## Task brief
Copy the text of the records word for word, from the very start through the line containing "новый дизайн руля с мультиифункциональными", and include that line. Leave out the pictures.

____ Records provided

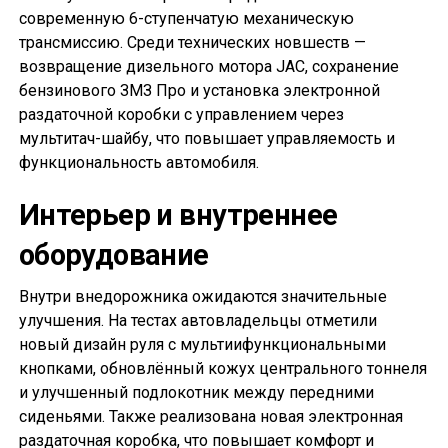
современную 6-ступенчатую механическую
трансмиссию. Среди технических новшеств —
возвращение дизельного мотора JAC, сохранение
бензинового ЗМЗ Про и установка электронной
раздаточной коробки с управлением через
мультитач-шайбу, что повышает управляемость и
функциональность автомобиля.
Интерьер и внутреннее
оборудование
Внутри внедорожника ожидаются значительные
улучшения. На тестах автовладельцы отметили
новый дизайн руля с мультиифункциональными
кнопками, обновлённый кожух центрального тоннеля
и улучшенный подлокотник между передними
сиденьями. Также реализована новая электронная
раздаточная коробка, что повышает комфорт и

________

## Worked solution
современную 6-ступенчатую механическую
трансмиссию. Среди технических новшеств —
возвращение дизельного мотора JAC, сохранение
бензинового ЗМЗ Про и установка электронной
раздаточной коробки с управлением через
мультитач-шайбу, что повышает управляемость и
функциональность автомобиля.
Интерьер и внутреннее
оборудование
Внутри внедорожника ожидаются значительные
улучшения. На тестах автовладельцы отметили
новый дизайн руля с мультиифункциональными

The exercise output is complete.